▶ [EXERCISE AIM] Render the source text in each of the rows below as a JSON list of strings, one string per line, omitting blank lines and leaving the pictures out of the answer.

▶ [SOURCE MATERIAL]
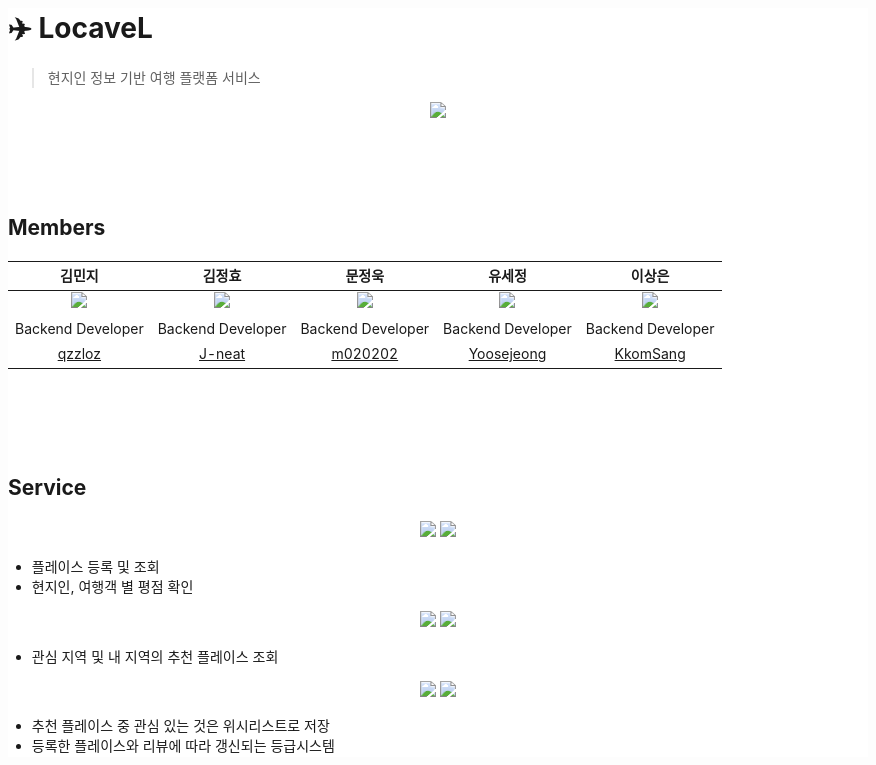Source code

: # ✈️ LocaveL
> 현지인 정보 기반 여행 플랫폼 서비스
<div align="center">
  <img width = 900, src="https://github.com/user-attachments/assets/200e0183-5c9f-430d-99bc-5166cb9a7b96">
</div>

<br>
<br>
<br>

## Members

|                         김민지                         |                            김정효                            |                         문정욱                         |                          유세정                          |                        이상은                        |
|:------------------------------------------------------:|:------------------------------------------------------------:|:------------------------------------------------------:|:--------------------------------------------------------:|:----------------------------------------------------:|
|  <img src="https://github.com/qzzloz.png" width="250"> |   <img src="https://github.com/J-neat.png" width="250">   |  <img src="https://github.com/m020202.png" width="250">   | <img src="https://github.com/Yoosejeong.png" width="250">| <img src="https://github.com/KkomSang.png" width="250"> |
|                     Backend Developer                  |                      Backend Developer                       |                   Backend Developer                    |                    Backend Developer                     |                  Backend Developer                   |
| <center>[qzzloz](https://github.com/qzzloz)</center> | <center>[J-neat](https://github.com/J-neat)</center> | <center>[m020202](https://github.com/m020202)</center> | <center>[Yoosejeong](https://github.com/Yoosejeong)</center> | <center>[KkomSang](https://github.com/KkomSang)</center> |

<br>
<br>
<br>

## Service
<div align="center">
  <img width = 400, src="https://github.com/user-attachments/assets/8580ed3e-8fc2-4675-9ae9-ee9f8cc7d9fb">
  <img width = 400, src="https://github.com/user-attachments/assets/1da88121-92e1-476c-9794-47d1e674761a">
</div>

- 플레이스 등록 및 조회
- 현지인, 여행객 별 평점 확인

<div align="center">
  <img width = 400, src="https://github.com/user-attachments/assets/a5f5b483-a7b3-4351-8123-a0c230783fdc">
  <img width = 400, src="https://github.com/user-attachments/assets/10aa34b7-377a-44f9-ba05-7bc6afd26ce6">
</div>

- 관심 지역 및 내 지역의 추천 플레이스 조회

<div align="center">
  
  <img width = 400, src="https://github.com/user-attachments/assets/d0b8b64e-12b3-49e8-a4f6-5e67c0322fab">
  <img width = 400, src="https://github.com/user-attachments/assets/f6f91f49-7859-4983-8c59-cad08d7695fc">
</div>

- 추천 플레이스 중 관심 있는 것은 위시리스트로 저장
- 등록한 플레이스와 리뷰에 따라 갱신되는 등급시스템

▶ [RESPONSE BOX]
[
  "Source code",
  ": # ✈️ LocaveL",
  "> 현지인 정보 기반 여행 플랫폼 서비스",
  "<div align=\"center\">",
  "  <img width = 900, src=\"https://github.com/user-attachments/assets/200e0183-5c9f-430d-99bc-5166cb9a7b96\">",
  "</div>",
  "<br>",
  "<br>",
  "<br>",
  "## Members",
  "|                         김민지                         |                            김정효                            |                         문정욱                         |                          유세정                          |                        이상은                        |",
  "|:------------------------------------------------------:|:------------------------------------------------------------:|:------------------------------------------------------:|:--------------------------------------------------------:|:----------------------------------------------------:|",
  "|  <img src=\"https://github.com/qzzloz.png\" width=\"250\"> |   <img src=\"https://github.com/J-neat.png\" width=\"250\">   |  <img src=\"https://github.com/m020202.png\" width=\"250\">   | <img src=\"https://github.com/Yoosejeong.png\" width=\"250\">| <img src=\"https://github.com/KkomSang.png\" width=\"250\"> |",
  "|                     Backend Developer                  |                      Backend Developer                       |                   Backend Developer                    |                    Backend Developer                     |                  Backend Developer                   |",
  "| <center>[qzzloz](https://github.com/qzzloz)</center> | <center>[J-neat](https://github.com/J-neat)</center> | <center>[m020202](https://github.com/m020202)</center> | <center>[Yoosejeong](https://github.com/Yoosejeong)</center> | <center>[KkomSang](https://github.com/KkomSang)</center> |",
  "<br>",
  "<br>",
  "<br>",
  "## Service",
  "<div align=\"center\">",
  "  <img width = 400, src=\"https://github.com/user-attachments/assets/8580ed3e-8fc2-4675-9ae9-ee9f8cc7d9fb\">",
  "  <img width = 400, src=\"https://github.com/user-attachments/assets/1da88121-92e1-476c-9794-47d1e674761a\">",
  "</div>",
  "- 플레이스 등록 및 조회",
  "- 현지인, 여행객 별 평점 확인",
  "<div align=\"center\">",
  "  <img width = 400, src=\"https://github.com/user-attachments/assets/a5f5b483-a7b3-4351-8123-a0c230783fdc\">",
  "  <img width = 400, src=\"https://github.com/user-attachments/assets/10aa34b7-377a-44f9-ba05-7bc6afd26ce6\">",
  "</div>",
  "- 관심 지역 및 내 지역의 추천 플레이스 조회",
  "<div align=\"center\">",
  "  <img width = 400, src=\"https://github.com/user-attachments/assets/d0b8b64e-12b3-49e8-a4f6-5e67c0322fab\">",
  "  <img width = 400, src=\"https://github.com/user-attachments/assets/f6f91f49-7859-4983-8c59-cad08d7695fc\">",
  "</div>",
  "- 추천 플레이스 중 관심 있는 것은 위시리스트로 저장",
  "- 등록한 플레이스와 리뷰에 따라 갱신되는 등급시스템"
]